▶ _EXERCISE DIRECTIONS_:
If a line in the entries contains the word "lines", list it.

▶ _AVAILABLE DATA_:
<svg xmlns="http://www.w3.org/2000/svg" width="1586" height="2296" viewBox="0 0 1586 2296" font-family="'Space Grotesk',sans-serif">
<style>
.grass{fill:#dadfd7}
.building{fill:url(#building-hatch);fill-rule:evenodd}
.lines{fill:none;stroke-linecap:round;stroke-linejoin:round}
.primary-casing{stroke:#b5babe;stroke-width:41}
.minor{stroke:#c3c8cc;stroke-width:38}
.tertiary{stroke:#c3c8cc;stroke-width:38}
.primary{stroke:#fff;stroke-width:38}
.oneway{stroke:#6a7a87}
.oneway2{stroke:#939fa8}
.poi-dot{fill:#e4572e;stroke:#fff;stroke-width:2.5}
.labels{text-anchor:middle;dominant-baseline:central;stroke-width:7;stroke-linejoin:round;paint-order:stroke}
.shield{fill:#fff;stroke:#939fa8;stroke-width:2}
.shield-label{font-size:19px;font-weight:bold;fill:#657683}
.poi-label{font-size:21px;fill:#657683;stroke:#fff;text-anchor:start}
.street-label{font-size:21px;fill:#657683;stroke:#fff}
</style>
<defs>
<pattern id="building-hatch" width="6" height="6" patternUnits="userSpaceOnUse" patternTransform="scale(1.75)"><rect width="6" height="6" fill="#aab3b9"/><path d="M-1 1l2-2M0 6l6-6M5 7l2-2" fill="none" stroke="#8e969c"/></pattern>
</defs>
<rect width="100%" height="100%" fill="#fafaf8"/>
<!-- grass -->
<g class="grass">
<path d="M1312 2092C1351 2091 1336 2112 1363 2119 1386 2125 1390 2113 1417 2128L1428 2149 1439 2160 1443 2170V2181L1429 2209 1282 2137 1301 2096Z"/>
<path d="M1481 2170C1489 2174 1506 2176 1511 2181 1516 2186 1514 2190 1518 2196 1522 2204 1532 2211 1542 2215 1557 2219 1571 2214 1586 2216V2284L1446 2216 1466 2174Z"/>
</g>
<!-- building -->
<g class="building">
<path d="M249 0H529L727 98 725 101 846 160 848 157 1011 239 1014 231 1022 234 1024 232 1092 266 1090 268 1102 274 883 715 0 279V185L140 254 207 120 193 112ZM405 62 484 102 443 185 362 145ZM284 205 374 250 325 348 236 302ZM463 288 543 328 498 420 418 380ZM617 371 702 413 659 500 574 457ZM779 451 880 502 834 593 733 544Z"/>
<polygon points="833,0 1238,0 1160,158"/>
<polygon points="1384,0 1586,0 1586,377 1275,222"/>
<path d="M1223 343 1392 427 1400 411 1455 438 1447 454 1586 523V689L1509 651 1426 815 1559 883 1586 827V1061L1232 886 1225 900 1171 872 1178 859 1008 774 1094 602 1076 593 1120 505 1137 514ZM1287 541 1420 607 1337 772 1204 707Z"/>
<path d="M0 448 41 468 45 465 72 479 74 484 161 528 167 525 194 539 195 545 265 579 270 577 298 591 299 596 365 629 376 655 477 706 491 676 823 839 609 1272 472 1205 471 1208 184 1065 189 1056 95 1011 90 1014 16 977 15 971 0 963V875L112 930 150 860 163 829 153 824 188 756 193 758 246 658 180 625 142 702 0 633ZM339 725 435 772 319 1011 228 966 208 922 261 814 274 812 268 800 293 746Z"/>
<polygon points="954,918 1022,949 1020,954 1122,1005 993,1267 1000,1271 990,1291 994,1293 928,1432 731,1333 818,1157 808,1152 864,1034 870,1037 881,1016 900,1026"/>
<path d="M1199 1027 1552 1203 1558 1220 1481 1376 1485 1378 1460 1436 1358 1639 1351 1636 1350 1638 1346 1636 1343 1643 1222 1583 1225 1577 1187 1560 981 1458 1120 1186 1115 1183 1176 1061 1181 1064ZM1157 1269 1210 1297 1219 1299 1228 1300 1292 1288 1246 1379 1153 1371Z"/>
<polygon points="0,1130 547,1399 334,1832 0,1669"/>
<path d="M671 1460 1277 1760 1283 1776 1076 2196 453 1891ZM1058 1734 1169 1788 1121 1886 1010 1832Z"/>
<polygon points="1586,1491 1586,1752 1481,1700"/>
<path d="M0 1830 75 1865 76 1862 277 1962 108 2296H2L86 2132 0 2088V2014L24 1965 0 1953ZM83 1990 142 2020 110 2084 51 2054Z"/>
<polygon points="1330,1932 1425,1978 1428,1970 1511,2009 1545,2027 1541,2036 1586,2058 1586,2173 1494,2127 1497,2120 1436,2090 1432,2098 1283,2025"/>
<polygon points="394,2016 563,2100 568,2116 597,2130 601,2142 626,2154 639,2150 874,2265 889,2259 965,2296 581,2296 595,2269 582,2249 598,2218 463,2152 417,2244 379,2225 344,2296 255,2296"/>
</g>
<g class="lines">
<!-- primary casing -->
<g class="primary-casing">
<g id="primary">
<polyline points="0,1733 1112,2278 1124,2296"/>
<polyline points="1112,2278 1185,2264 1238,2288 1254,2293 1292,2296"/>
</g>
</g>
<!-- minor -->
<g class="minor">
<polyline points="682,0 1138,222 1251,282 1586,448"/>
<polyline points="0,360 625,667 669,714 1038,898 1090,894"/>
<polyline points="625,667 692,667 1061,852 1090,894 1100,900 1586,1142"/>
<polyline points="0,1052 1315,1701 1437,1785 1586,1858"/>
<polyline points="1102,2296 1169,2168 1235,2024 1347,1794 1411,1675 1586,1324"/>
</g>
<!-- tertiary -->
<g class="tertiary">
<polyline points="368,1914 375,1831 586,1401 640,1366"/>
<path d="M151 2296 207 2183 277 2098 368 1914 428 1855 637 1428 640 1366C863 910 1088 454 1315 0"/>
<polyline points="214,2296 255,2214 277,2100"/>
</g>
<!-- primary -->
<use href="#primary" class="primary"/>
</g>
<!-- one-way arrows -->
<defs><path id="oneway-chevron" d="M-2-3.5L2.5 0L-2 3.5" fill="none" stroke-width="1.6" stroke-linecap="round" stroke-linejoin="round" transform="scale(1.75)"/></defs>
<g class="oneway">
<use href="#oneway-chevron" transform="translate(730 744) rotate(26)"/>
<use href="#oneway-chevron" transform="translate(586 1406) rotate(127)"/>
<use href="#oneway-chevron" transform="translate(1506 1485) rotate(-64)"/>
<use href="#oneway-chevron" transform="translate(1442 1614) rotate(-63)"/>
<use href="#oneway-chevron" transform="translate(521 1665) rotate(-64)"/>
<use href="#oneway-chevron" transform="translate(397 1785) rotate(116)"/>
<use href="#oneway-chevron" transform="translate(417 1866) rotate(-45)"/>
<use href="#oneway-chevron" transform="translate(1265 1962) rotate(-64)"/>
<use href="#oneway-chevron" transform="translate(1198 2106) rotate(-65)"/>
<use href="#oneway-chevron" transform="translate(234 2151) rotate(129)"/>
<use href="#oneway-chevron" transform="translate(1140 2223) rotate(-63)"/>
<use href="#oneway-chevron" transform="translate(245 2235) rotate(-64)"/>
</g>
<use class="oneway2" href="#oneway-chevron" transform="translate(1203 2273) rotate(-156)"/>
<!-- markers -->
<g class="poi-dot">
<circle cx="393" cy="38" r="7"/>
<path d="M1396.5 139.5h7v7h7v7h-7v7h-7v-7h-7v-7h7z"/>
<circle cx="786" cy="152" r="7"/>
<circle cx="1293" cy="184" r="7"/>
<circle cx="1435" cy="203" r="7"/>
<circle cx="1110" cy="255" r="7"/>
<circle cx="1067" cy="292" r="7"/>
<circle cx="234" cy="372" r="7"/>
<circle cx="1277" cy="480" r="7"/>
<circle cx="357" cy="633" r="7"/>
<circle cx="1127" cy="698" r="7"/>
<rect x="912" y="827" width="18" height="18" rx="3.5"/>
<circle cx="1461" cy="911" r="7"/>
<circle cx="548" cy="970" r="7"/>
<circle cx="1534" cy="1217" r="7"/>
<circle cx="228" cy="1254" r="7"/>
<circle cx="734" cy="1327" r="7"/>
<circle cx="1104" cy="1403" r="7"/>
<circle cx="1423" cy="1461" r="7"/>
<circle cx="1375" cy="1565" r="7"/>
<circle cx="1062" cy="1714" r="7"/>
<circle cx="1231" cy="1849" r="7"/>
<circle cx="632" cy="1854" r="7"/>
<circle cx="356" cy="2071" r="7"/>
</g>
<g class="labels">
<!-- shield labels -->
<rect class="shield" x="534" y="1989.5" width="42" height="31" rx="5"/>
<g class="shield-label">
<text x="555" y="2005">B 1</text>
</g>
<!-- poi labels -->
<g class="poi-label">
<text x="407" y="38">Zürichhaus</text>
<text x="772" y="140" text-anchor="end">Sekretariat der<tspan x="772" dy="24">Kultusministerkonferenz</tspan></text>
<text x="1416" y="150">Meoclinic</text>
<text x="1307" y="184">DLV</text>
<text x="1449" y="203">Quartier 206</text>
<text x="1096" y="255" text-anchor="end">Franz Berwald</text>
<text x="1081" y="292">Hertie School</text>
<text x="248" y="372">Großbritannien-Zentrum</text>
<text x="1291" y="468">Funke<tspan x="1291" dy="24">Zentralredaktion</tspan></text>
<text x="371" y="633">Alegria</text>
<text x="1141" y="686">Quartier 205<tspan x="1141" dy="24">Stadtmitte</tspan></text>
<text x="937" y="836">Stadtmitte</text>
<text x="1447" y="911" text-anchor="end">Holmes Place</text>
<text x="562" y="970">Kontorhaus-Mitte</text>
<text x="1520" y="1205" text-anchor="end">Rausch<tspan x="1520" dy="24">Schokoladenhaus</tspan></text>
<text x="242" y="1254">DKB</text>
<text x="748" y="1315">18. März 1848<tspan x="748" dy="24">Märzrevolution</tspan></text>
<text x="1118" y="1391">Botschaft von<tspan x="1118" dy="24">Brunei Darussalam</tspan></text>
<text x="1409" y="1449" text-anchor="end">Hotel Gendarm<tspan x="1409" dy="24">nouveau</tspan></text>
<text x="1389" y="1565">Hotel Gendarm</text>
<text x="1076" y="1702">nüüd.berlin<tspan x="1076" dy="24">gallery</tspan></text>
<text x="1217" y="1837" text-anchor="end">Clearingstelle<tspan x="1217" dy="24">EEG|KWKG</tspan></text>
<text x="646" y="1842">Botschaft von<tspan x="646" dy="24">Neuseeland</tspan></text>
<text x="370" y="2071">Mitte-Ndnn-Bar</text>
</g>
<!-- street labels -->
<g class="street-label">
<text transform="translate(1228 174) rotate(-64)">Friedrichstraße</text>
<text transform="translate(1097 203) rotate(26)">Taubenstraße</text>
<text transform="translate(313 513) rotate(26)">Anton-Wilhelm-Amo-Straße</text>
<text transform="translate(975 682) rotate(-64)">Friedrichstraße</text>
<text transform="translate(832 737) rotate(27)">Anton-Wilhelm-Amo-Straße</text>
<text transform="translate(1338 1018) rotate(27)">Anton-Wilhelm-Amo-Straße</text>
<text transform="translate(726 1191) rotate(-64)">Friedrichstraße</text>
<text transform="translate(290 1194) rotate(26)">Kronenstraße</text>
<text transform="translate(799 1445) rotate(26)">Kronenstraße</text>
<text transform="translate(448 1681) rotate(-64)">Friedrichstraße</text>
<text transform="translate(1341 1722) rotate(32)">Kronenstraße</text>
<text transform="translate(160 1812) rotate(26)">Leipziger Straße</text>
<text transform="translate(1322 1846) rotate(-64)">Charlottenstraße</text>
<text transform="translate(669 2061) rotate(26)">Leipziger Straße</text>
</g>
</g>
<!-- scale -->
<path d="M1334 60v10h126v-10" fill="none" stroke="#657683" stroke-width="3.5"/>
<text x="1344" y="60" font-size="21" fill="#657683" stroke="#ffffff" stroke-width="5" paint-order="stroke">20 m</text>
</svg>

▶ _RESULT OF THE EXERCISE_:
.lines{fill:none;stroke-linecap:round;stroke-linejoin:round}
<g class="lines">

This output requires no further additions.